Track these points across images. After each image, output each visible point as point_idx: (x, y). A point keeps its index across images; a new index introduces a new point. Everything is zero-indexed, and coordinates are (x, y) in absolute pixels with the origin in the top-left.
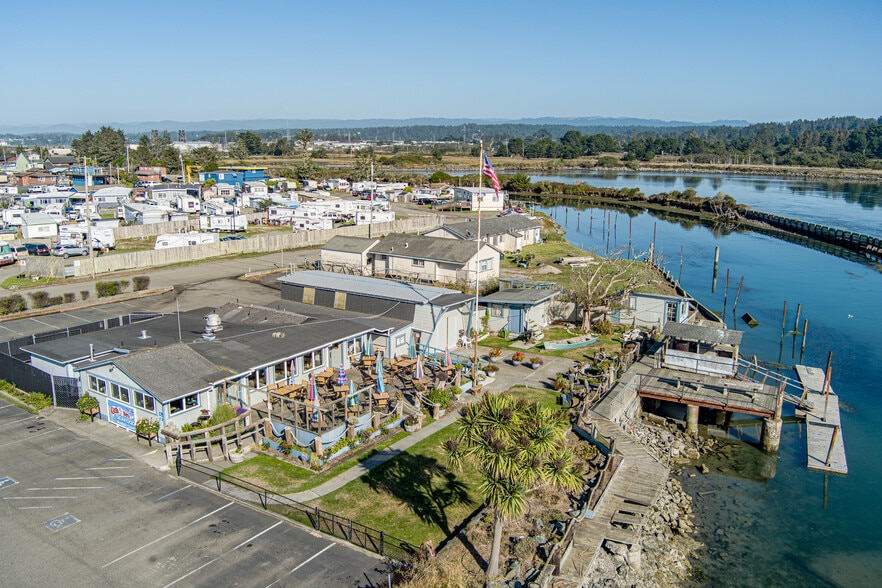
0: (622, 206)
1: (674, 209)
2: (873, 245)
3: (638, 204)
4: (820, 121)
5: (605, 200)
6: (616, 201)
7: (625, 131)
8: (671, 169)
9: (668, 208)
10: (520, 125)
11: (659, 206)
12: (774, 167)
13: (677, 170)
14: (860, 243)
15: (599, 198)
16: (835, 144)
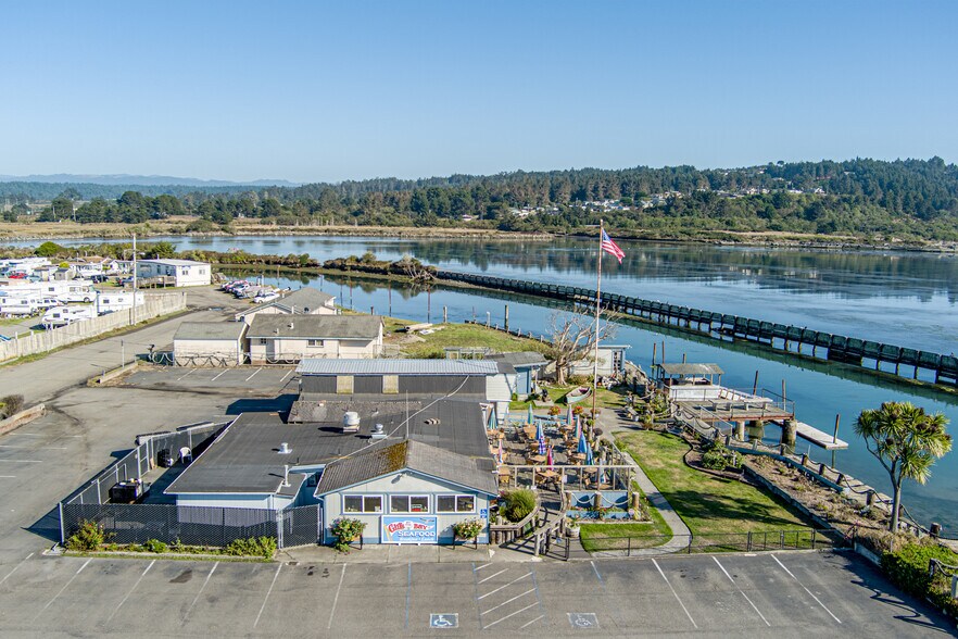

Instructions for the task:
Without the pictures, return all the entries above exactly as they stand.

Output for this exercise:
Track these points across images. After each image, output each visible point as point_idx: (x, y). A point keeps its index across images; a new index introduces a new point. Everything is zero-indexed, and coordinates are (x, y) in absolute pixels with the origin in the top-left.
0: (622, 206)
1: (674, 209)
2: (873, 245)
3: (638, 204)
4: (820, 121)
5: (605, 200)
6: (616, 201)
7: (625, 131)
8: (671, 169)
9: (668, 208)
10: (520, 125)
11: (659, 206)
12: (774, 167)
13: (677, 170)
14: (860, 243)
15: (599, 198)
16: (835, 144)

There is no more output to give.